In a few short moments, he’d morphed from a possibly divorced man into a widower, then a father. And finally he knew what to do. This would be different from his marriage. These were Amy’s babies, always would be, but they were also his. What other choice was there? “Guess I’m a daddy now,” he told Sawyer.
Because no way would he let anyone else have them. Once before, he’d given up someone he should have cared for, and it wouldn’t happen again. Looked like he wasn’t going anywhere. For now.
That was when he glanced up and saw the woman standing frozen in the doorway. And at last Hadley remembered the other problem that had been circling, half-formed yet unreachable, through his head. Jenna Moran would have been his easy way out.
Instead, he had a fight on his hands.
“I GOT HERE as soon as I could,” Jenna said. “I can’t believe this has happened. How terrible.”
She’d been crying ever since her friend Olivia, who’d heard the news from her husband, Sawyer, called. During the drive from her apartment building to the hospital, Jenna had sobbed at the wheel. Poor Amy. The friendship they’d nurtured as neighbors over the past months of her pregnancy had just ended abruptly, and Jenna would never see Amy again. Which seemed impossible.

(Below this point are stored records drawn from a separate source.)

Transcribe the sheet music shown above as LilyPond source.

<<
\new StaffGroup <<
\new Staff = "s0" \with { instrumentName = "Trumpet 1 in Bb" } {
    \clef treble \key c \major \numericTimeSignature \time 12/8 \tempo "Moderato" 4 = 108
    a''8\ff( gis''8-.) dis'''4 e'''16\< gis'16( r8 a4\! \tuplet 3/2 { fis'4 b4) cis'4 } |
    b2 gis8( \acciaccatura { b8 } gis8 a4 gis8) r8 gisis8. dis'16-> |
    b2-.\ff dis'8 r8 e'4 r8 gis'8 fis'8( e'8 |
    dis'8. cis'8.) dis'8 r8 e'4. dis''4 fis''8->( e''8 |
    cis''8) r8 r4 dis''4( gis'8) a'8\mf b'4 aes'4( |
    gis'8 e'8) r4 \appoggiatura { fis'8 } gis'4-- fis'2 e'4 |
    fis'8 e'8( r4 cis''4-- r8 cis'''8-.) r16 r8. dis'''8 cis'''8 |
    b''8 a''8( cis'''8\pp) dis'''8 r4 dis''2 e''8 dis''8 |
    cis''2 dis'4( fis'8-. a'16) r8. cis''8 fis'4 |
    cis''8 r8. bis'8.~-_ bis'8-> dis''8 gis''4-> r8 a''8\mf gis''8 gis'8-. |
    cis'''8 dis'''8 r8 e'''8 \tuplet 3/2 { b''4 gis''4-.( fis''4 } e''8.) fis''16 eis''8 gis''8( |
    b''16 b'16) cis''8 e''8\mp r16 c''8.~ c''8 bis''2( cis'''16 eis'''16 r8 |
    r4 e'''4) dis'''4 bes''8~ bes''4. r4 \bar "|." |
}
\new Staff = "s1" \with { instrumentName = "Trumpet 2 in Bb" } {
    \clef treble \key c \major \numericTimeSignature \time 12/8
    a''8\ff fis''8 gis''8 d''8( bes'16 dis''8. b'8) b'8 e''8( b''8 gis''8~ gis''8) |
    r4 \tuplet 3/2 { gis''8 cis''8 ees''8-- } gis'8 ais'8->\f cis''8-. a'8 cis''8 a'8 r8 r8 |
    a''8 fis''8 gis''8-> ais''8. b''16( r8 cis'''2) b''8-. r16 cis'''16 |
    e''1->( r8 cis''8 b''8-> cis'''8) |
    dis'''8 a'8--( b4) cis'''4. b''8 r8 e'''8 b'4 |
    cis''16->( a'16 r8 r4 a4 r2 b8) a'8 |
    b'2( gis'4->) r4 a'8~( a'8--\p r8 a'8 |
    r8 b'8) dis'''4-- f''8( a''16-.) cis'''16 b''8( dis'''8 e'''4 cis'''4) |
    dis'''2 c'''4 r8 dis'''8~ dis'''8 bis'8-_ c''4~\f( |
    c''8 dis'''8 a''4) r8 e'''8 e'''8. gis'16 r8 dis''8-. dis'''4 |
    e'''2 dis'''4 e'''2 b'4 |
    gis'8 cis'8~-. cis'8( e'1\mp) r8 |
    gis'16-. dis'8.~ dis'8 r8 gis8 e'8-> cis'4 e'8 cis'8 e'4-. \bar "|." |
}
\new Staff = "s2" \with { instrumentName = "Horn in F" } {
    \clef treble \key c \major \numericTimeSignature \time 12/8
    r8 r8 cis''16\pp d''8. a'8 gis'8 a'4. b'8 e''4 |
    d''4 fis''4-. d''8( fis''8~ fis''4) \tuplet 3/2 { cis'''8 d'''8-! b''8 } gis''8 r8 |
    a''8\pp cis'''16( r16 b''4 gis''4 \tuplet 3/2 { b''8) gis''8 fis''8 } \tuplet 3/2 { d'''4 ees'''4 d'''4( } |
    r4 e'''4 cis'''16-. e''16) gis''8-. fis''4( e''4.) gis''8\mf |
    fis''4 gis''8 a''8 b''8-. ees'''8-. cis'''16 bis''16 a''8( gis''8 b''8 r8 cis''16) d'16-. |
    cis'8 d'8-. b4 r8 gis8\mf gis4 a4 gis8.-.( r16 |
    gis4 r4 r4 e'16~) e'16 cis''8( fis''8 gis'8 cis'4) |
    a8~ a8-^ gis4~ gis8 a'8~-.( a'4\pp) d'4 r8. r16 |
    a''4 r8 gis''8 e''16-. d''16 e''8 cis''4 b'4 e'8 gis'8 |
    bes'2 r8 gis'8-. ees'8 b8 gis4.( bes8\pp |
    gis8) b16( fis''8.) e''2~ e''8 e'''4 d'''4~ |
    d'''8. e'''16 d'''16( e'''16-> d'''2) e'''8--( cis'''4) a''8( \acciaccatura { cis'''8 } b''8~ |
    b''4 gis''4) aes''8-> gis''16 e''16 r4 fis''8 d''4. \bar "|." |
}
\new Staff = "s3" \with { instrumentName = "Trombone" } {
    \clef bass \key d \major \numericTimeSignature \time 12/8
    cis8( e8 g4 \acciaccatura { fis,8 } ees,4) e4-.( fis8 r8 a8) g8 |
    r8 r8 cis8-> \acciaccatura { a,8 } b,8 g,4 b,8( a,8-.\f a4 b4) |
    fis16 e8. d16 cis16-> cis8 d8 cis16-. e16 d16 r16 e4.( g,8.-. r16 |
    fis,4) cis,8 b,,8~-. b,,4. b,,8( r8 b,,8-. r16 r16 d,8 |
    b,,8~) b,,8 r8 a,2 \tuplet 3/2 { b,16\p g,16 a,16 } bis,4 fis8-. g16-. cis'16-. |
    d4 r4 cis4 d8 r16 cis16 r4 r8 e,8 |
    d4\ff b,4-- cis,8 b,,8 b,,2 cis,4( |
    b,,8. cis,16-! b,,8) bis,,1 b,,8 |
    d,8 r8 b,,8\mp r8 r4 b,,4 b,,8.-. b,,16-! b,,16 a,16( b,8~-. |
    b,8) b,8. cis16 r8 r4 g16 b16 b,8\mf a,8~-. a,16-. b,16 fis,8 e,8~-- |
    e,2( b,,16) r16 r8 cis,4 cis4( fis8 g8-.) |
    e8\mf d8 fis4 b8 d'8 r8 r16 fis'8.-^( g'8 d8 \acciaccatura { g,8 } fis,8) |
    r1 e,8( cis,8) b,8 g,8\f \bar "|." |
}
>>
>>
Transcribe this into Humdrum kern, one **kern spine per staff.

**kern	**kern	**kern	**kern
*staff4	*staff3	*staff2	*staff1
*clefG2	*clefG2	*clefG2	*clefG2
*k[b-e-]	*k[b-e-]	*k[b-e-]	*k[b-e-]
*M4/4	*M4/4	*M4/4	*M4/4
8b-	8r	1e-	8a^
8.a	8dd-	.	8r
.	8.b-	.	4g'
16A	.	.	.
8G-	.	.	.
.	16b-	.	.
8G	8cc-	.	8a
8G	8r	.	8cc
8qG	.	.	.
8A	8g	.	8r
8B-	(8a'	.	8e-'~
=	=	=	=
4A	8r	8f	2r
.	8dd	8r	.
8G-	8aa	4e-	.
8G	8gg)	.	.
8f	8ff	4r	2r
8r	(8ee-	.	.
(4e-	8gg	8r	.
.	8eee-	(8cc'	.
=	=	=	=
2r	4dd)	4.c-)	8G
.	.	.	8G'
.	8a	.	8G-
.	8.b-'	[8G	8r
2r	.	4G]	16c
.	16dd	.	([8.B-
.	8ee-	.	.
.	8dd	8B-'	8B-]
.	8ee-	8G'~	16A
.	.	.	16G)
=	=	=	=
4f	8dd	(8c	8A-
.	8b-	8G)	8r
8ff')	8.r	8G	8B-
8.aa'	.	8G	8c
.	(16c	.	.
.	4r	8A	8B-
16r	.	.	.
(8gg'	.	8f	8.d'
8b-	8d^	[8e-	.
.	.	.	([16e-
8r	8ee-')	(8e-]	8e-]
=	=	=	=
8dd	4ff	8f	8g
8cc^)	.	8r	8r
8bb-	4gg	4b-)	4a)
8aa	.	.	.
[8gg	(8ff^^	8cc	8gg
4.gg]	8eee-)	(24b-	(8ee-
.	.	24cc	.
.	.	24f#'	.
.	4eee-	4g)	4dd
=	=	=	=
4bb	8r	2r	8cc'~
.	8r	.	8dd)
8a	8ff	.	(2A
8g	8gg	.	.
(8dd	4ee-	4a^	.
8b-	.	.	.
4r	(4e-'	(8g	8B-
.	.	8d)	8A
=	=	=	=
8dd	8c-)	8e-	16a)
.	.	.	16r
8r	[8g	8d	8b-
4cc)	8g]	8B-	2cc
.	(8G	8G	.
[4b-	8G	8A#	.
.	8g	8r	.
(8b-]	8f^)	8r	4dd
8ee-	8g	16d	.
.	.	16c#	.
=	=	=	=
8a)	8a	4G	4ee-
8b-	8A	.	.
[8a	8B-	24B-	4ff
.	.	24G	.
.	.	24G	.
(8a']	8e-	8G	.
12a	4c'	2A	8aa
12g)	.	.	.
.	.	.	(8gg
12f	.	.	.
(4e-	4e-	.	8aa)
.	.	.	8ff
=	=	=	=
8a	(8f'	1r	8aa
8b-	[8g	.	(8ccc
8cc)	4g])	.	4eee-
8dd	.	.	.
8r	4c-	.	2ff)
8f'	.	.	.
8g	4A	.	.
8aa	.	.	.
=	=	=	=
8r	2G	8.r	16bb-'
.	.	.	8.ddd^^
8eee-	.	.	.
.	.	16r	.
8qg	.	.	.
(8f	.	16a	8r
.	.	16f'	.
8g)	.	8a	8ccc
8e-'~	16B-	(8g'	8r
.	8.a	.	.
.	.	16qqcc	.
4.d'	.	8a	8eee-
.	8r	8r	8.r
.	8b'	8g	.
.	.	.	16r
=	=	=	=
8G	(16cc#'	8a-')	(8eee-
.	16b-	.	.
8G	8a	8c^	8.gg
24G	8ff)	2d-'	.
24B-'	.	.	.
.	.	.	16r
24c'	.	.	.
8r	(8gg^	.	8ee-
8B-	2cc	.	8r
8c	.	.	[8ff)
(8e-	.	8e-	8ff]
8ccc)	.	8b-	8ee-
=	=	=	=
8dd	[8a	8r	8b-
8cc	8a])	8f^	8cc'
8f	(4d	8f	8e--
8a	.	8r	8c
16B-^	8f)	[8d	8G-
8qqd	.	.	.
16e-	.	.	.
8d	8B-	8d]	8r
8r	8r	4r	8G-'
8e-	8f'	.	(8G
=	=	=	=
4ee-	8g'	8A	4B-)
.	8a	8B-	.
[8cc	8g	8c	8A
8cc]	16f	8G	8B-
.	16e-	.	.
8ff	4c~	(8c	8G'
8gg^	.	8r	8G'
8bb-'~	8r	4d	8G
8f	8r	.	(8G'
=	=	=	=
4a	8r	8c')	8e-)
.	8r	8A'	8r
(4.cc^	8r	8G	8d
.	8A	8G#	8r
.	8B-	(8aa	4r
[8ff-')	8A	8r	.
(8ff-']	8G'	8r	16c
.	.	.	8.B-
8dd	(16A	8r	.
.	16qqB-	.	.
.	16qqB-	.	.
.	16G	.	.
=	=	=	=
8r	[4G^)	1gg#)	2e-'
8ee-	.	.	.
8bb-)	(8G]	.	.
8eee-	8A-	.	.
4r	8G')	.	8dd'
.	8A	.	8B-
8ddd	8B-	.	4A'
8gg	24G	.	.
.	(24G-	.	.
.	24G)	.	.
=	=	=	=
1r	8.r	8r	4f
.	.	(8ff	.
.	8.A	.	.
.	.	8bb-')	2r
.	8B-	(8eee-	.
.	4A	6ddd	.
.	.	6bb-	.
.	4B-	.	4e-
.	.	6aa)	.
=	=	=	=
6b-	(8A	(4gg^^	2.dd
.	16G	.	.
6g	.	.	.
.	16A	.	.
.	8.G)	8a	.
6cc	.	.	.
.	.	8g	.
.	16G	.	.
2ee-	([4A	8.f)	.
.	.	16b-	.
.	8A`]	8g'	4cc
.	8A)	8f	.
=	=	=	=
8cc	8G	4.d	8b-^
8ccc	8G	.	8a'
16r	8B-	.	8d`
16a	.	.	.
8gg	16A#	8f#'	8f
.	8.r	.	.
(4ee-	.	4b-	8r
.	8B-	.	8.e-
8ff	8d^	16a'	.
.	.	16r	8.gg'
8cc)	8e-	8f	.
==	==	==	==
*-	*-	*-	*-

Sawyer touched her shoulder. “It’s a sad day, Jenna. I’ll leave you two to talk.” He said a few low words to Hadley Smith, who forced a brief smile. Then Sawyer swept from the room in a blur of dark hair and broad shoulders that, unlike Hadley, she imagined would willingly carry the weight of the world. She was surprised Hadley was still here.
The consensus in town before Amy’s loss was that Hadley would flee as soon as the twins arrived. Now he was an unlikely single dad. But from what Jenna knew, largely from Amy, she couldn’t imagine this rough cowboy sticking around long enough to change diapers.
The cold look in Hadley’s eyes, a penetrating steel blue, didn’t change her mind about him, not that she was normally given to judging other people. But even physically—with his powerful, athletic build—Hadley seemed too tall, too big and, most of all, too remote to be a daddy. Those traits reminded Jenna of her own father, who had either neglected her or unleashed his anger on her. According to Amy, Hadley had a temper, too. She refused to meet his stare.
She knew what her friends in their Girls’ Night Out group called him. The Bad Boy of Barren. There were others in town who were attracted to his rugged good looks and that brown, nearly black hair, but Jenna couldn’t see past the picture Amy had painted of Hadley.
“Well,” he said, “I know why you’re here. And you’re wasting your time.” His mouth had tightened. “My kids don’t need a stand-in mother.”
“You mean a standby guardian,” Jenna corrected him. She’d never heard the term until a few months ago. “Amy asked me if I would be the twins’ guardian, and I said yes.” Because Jenna, who was unfailingly loyal, supported her friends. “But I never imagined anything terrible would actually happen to her.”
“I didn’t expect Amy to die, either.”